WORK INSTRUCTIONS: Transcribe the listing below exactly, leaving out each image.

PROVIDED DATA:
--

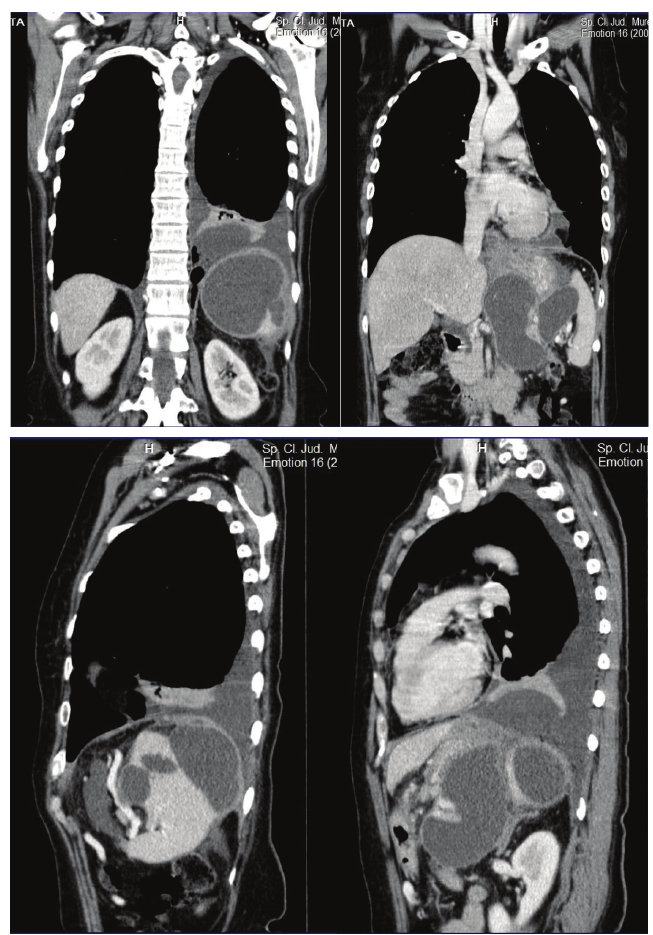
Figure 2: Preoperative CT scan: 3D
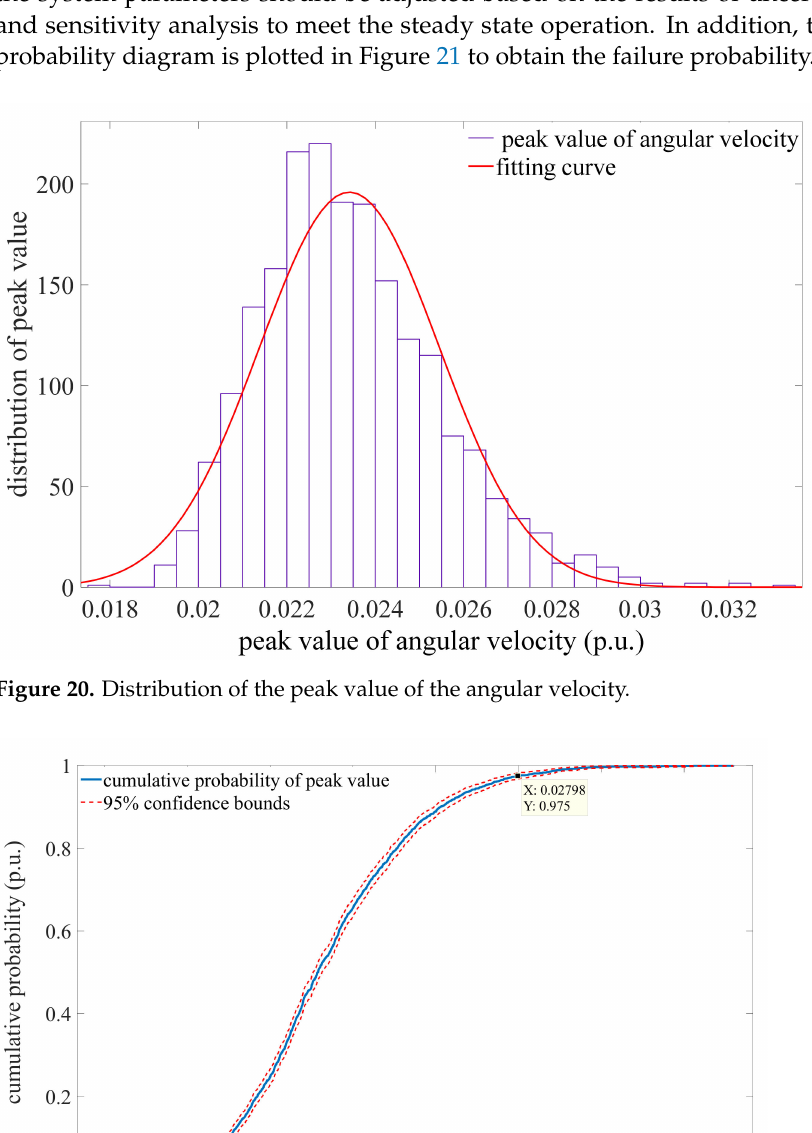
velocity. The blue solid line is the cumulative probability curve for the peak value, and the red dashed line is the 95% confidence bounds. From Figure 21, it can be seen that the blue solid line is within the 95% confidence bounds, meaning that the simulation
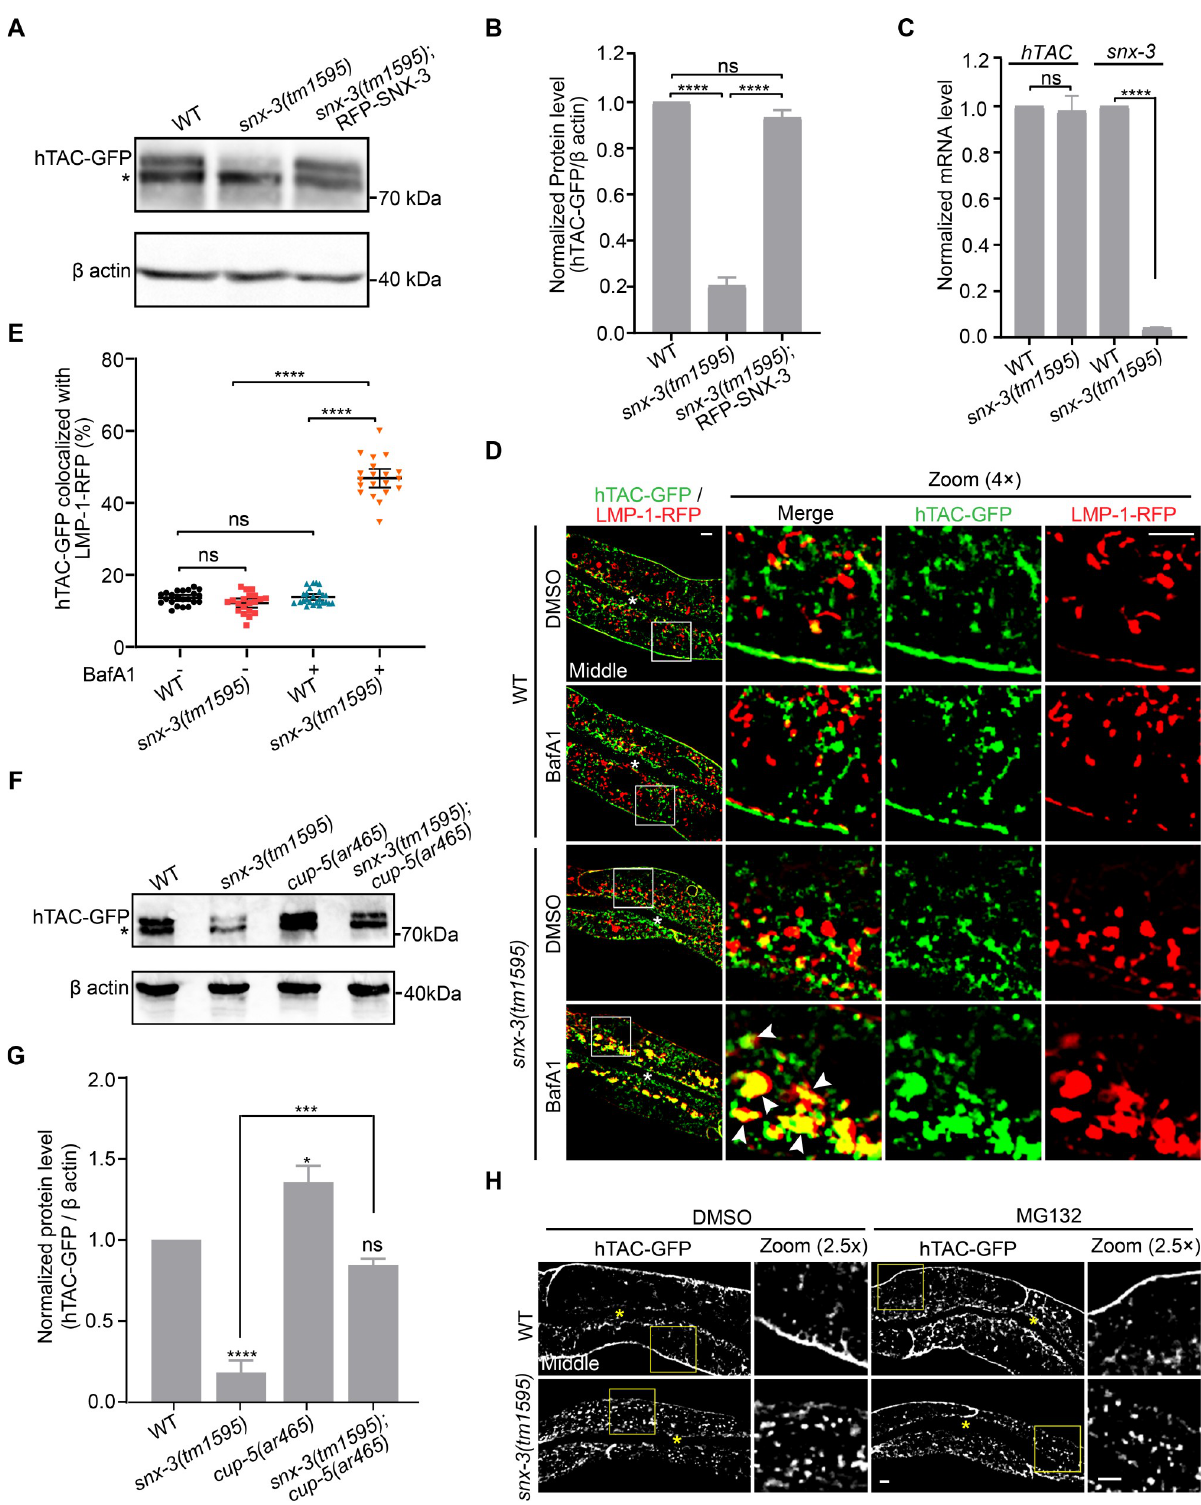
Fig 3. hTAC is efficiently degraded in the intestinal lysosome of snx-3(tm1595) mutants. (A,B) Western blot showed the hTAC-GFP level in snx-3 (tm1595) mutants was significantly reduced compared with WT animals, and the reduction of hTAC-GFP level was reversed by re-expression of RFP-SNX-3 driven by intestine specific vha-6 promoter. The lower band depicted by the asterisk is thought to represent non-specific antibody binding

--

TASK ANSWER:
Figure 2: Preoperative CT scan: 3D
velocity. The blue solid line is the cumulative probability curve for the peak value, and the red dashed line is the 95% confidence bounds. From Figure 21, it can be seen that the blue solid line is within the 95% confidence bounds, meaning that the simulation
Fig 3. hTAC is efficiently degraded in the intestinal lysosome of snx-3(tm1595) mutants. (A,B) Western blot showed the hTAC-GFP level in snx-3 (tm1595) mutants was significantly reduced compared with WT animals, and the reduction of hTAC-GFP level was reversed by re-expression of RFP-SNX-3 driven by intestine specific vha-6 promoter. The lower band depicted by the asterisk is thought to represent non-specific antibody binding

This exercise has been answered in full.